- Born: 16 July 1941 (age 83)
- Education: University College London (PhD)
- Scientific career
- Fields: linguistics
- Institutions: University of Edinburgh
- Thesis: The speech of one family : a phonetic comparison of the speech of three generations in a family of East Londoners (1965)
- Doctoral advisor: J. D O'Connor
- Other academic advisors: Dennis Fry, A. C. Gimson, Michael Halliday, Gordon Frederick Arnold, Robert M. W. Dixon, John C. Wells, Olive M. Tooley
- Doctoral students: Philip Carr, Simon M. Kirby

= James Hurford =

British linguist

James Raymond Hurford, FBA (born 16 July 1941) is a retired linguist and academic.

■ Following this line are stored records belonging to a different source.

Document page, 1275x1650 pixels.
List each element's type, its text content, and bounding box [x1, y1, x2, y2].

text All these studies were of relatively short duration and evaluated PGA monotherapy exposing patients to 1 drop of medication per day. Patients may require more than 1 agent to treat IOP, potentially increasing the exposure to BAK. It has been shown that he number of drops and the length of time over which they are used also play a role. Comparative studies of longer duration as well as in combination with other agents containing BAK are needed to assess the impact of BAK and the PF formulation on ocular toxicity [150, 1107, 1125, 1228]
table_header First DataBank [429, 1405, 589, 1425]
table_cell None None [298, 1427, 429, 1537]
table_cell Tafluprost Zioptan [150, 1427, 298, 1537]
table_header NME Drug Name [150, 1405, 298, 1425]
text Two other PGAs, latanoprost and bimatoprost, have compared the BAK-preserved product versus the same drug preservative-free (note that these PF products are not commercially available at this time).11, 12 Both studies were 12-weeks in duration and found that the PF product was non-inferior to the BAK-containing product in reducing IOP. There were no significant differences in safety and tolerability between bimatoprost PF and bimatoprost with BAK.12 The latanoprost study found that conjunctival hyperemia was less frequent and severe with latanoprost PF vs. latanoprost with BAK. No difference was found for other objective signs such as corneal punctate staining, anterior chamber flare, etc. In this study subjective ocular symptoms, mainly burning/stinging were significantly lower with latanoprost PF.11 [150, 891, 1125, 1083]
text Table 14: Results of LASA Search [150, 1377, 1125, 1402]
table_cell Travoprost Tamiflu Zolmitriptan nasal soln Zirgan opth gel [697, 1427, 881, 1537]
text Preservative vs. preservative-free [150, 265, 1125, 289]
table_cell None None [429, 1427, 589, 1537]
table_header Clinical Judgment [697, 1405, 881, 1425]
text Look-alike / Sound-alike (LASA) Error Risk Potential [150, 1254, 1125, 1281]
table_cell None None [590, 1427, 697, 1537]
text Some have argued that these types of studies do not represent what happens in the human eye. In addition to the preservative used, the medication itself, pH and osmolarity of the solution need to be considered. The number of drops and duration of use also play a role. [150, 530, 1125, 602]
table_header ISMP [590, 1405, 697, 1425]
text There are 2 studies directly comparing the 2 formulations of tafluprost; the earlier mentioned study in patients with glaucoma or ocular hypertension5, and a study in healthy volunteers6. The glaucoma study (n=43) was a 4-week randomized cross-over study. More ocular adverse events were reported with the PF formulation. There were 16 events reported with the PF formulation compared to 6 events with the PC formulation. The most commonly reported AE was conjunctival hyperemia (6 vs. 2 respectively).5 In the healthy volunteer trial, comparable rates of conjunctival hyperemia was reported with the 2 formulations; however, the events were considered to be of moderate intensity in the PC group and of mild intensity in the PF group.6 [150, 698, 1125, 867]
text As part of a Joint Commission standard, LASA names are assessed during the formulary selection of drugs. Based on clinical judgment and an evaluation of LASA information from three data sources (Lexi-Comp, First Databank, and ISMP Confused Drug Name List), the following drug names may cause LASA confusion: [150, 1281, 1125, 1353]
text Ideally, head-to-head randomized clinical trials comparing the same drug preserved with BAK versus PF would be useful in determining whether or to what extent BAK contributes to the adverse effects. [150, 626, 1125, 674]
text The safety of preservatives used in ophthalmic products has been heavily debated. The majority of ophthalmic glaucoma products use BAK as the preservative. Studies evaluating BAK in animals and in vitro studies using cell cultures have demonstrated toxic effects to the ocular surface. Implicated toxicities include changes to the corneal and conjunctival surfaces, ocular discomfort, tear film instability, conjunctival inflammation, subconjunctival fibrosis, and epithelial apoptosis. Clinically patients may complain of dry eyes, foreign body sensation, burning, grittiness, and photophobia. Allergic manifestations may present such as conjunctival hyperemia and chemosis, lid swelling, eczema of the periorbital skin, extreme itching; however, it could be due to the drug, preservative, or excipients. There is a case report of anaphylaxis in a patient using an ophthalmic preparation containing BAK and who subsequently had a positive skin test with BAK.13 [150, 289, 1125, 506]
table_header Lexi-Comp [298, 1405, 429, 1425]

He was the General Editor of the book series Oxford Studies in the Evolution of Language, as well as a member of the Centre for Language Evolution (formerly Language Evolution and Computation) research group at the University of Edinburgh where he is an emeritus professor.

He also helped organize the series of International Conferences on the Evolution of Language, of which he was one of the founders.

Hurford was elected a Fellow of the British Academy in 2015.

==Publications==

Source:

- 2014 The Origins of Language: A Slim Guide
- 2011 The Origins of Grammar: Language in the Light of Evolution
- 2007 The Origins of Meaning: Language in the Light of Evolution
- 1994 Grammar: a Student's Guide
- 1987 Language and Number: the emergence of a cognitive system
- 1983 Semantics: a Coursebook
- 1975 The Linguistic Theory of Numerals

As Editor:
- 2000 The Evolutionary Emergence of Language: Social function and the origins of linguistic form, edited by Chris Knight, Michael Studdert-Kennedy and James R Hurford
- 1998 Approaches to the Evolution of Language: social and cognitive bases, edited by James R Hurford, Michael Studdert-Kennedy and Chris Knight.